* Directive *
Word for word, write the records out again, but omit each picture.

* Data listing *
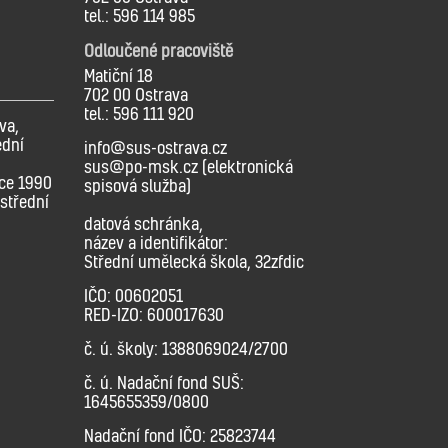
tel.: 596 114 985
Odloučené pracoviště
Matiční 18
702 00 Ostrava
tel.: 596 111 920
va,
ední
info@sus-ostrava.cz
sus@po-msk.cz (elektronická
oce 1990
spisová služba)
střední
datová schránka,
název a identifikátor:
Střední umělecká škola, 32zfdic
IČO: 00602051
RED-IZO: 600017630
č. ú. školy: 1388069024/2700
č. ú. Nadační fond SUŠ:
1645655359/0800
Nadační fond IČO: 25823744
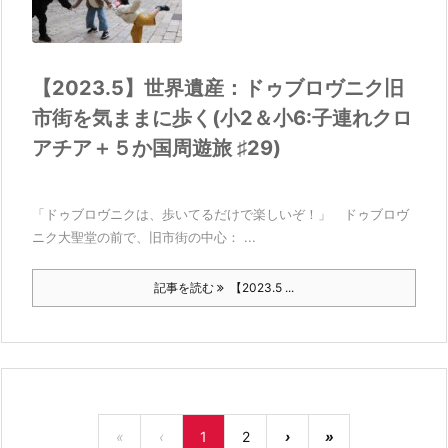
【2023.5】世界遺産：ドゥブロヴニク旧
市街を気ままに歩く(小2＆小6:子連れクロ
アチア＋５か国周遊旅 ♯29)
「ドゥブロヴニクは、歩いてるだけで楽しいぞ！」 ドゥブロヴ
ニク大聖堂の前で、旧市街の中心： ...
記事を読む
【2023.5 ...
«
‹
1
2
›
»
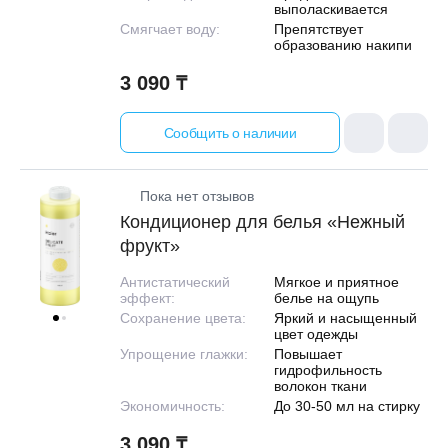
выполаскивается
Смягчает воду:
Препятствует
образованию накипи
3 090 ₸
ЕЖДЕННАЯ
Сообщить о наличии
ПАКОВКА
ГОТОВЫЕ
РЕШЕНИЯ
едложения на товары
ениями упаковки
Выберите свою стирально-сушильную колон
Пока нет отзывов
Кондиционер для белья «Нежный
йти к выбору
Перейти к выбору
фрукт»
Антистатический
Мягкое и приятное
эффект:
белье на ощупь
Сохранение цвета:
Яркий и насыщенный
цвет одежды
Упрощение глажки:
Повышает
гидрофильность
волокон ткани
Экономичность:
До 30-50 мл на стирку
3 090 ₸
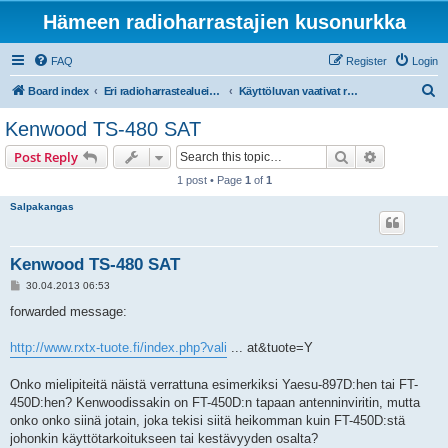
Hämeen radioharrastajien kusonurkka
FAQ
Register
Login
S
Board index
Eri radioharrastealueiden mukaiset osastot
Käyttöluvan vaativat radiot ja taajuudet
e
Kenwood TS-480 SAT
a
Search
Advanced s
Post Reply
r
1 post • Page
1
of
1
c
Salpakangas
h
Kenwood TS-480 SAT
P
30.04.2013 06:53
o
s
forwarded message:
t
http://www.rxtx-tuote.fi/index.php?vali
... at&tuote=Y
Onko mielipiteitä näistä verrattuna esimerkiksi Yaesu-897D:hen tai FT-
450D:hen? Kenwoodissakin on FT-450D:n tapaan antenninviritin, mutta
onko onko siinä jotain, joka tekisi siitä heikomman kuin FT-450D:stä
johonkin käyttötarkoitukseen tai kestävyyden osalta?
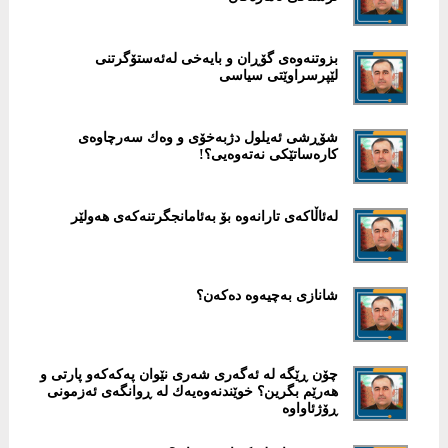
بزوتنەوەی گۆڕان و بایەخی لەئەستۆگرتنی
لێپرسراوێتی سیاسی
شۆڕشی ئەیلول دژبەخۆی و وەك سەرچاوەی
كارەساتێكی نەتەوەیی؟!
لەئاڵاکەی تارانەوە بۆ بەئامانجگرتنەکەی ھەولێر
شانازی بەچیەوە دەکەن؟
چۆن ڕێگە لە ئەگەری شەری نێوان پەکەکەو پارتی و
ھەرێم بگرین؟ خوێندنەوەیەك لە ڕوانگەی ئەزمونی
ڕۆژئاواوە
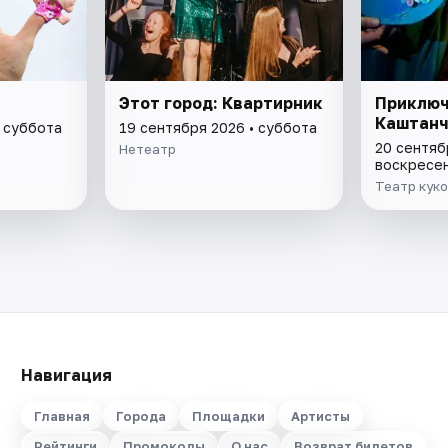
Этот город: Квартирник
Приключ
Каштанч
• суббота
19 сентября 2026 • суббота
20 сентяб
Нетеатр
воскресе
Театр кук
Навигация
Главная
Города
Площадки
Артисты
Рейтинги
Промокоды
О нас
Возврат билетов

* Solution to the problem *
tel.: 596 114 985
Odloučené pracoviště
Matiční 18
702 00 Ostrava
tel.: 596 111 920
va,
ední
info@sus-ostrava.cz
sus@po-msk.cz (elektronická
oce 1990
spisová služba)
střední
datová schránka,
název a identifikátor:
Střední umělecká škola, 32zfdic
IČO: 00602051
RED-IZO: 600017630
č. ú. školy: 1388069024/2700
č. ú. Nadační fond SUŠ:
1645655359/0800
Nadační fond IČO: 25823744
【2023.5】世界遺産：ドゥブロヴニク旧
市街を気ままに歩く(小2＆小6:子連れクロ
アチア＋５か国周遊旅 ♯29)
「ドゥブロヴニクは、歩いてるだけで楽しいぞ！」 ドゥブロヴ
ニク大聖堂の前で、旧市街の中心： ...
記事を読む
【2023.5 ...
«
‹
1
2
›
»
выполаскивается
Смягчает воду:
Препятствует
образованию накипи
3 090 ₸
ЕЖДЕННАЯ
Сообщить о наличии
ПАКОВКА
ГОТОВЫЕ
РЕШЕНИЯ
едложения на товары
ениями упаковки
Выберите свою стирально-сушильную колон
Пока нет отзывов
Кондиционер для белья «Нежный
йти к выбору
Перейти к выбору
фрукт»
Антистатический
Мягкое и приятное
эффект:
белье на ощупь
Сохранение цвета:
Яркий и насыщенный
цвет одежды
Упрощение глажки:
Повышает
гидрофильность
волокон ткани
Экономичность:
До 30-50 мл на стирку
3 090 ₸
Hämeen radioharrastajien kusonurkka
FAQ
Register
Login
S
Board index
Eri radioharrastealueiden mukaiset osastot
Käyttöluvan vaativat radiot ja taajuudet
e
Kenwood TS-480 SAT
a
Search
Advanced s
Post Reply
r
1 post • Page
1
of
1
c
Salpakangas
h
Kenwood TS-480 SAT
P
30.04.2013 06:53
o
s
forwarded message:
t
http://www.rxtx-tuote.fi/index.php?vali
... at&tuote=Y
Onko mielipiteitä näistä verrattuna esimerkiksi Yaesu-897D:hen tai FT-
450D:hen? Kenwoodissakin on FT-450D:n tapaan antenninviritin, mutta
onko onko siinä jotain, joka tekisi siitä heikomman kuin FT-450D:stä
johonkin käyttötarkoitukseen tai kestävyyden osalta?
بزوتنەوەی گۆڕان و بایەخی لەئەستۆگرتنی
لێپرسراوێتی سیاسی
شۆڕشی ئەیلول دژبەخۆی و وەك سەرچاوەی
كارەساتێكی نەتەوەیی؟!
لەئاڵاکەی تارانەوە بۆ بەئامانجگرتنەکەی ھەولێر
شانازی بەچیەوە دەکەن؟
چۆن ڕێگە لە ئەگەری شەری نێوان پەکەکەو پارتی و
ھەرێم بگرین؟ خوێندنەوەیەك لە ڕوانگەی ئەزمونی
ڕۆژئاواوە
Этот город: Квартирник
Приключ
Каштанч
• суббота
19 сентября 2026 • суббота
20 сентяб
Нетеатр
воскресе
Театр кук
Навигация
Главная
Города
Площадки
Артисты
Рейтинги
Промокоды
О нас
Возврат билетов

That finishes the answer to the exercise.